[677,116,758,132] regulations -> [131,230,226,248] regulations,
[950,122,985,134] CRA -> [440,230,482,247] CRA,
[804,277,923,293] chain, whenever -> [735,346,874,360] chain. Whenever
● ● ● ●
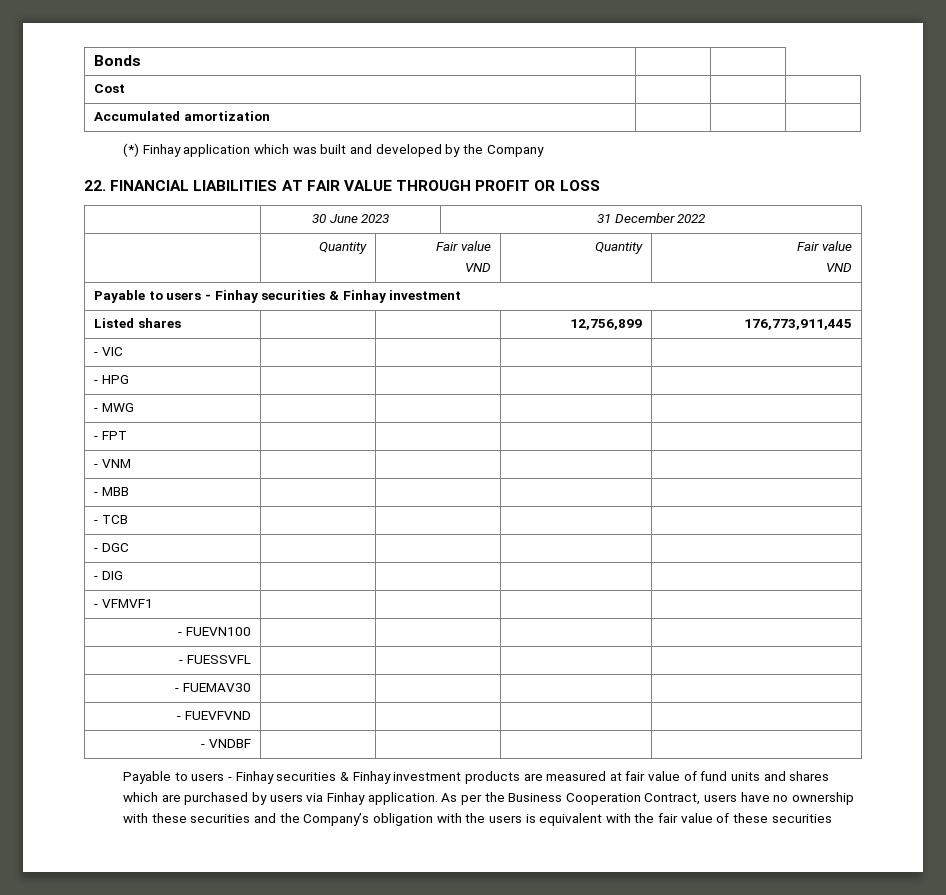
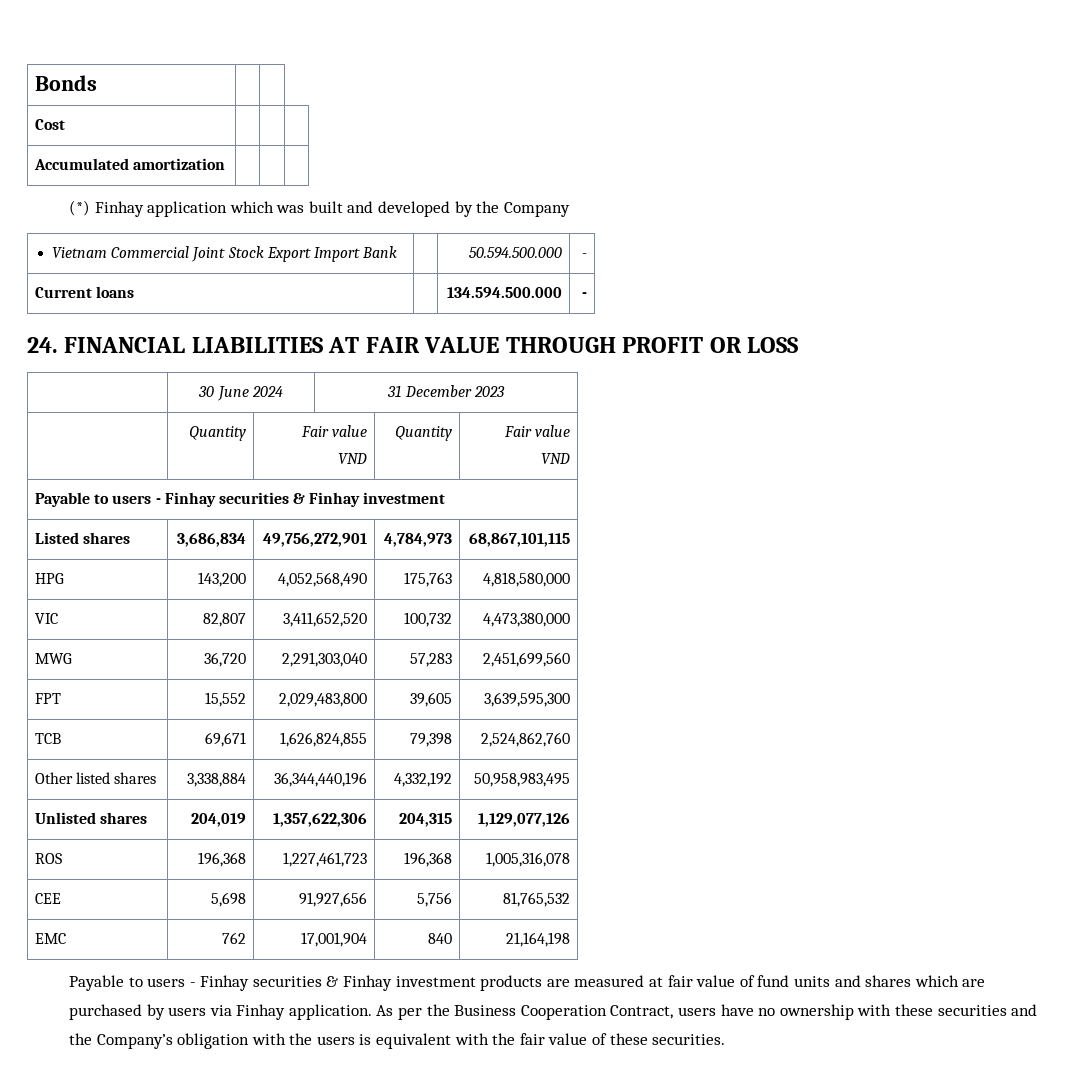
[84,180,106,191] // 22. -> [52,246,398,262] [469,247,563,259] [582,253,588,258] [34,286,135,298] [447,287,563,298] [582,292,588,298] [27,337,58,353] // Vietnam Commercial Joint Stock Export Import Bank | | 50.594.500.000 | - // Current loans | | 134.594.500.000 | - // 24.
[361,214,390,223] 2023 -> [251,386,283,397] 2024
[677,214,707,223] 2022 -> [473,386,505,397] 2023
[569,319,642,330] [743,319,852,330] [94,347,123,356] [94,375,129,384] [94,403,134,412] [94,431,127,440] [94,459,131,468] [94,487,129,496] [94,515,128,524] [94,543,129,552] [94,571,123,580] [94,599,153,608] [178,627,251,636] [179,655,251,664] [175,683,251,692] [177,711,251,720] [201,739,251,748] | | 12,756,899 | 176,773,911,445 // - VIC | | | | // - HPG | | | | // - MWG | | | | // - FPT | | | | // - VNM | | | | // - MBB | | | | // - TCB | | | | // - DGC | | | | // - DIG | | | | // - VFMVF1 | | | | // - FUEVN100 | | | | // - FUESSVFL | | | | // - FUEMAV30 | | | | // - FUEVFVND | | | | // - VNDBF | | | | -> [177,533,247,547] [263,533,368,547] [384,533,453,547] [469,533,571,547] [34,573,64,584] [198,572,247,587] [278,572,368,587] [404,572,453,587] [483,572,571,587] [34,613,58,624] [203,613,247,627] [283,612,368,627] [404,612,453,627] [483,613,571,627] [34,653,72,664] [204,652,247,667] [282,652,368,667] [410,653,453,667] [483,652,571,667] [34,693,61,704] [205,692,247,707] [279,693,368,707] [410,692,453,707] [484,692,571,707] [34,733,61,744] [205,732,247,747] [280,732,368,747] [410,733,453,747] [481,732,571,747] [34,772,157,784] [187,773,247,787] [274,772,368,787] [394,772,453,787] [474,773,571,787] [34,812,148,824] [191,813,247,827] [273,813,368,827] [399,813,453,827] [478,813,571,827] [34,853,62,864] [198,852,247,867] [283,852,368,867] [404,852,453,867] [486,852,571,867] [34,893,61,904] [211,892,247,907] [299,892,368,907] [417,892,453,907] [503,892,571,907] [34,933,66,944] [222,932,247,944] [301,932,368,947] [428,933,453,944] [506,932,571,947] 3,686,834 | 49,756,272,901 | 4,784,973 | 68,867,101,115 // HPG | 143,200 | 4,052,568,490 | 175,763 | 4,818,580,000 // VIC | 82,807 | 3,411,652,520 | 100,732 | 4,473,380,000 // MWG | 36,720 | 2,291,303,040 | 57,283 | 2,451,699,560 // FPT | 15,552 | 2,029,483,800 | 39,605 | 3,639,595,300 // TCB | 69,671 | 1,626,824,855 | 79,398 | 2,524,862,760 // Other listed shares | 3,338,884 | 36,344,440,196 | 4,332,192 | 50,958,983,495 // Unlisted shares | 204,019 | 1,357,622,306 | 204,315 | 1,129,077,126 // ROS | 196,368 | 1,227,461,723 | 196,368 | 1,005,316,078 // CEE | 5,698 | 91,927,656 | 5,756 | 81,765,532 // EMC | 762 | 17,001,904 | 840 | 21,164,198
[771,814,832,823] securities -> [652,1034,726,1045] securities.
● ● ● ●
PROBLEM —
Above this instruction are the records; retype exactly the lines from the one containing "[84,180,106,191] // 22." up to and including the one containing "[677,214,707,223] 2022 ->".

RESPONSE —
[84,180,106,191] // 22. -> [52,246,398,262] [469,247,563,259] [582,253,588,258] [34,286,135,298] [447,287,563,298] [582,292,588,298] [27,337,58,353] // Vietnam Commercial Joint Stock Export Import Bank | | 50.594.500.000 | - // Current loans | | 134.594.500.000 | - // 24.
[361,214,390,223] 2023 -> [251,386,283,397] 2024
[677,214,707,223] 2022 -> [473,386,505,397] 2023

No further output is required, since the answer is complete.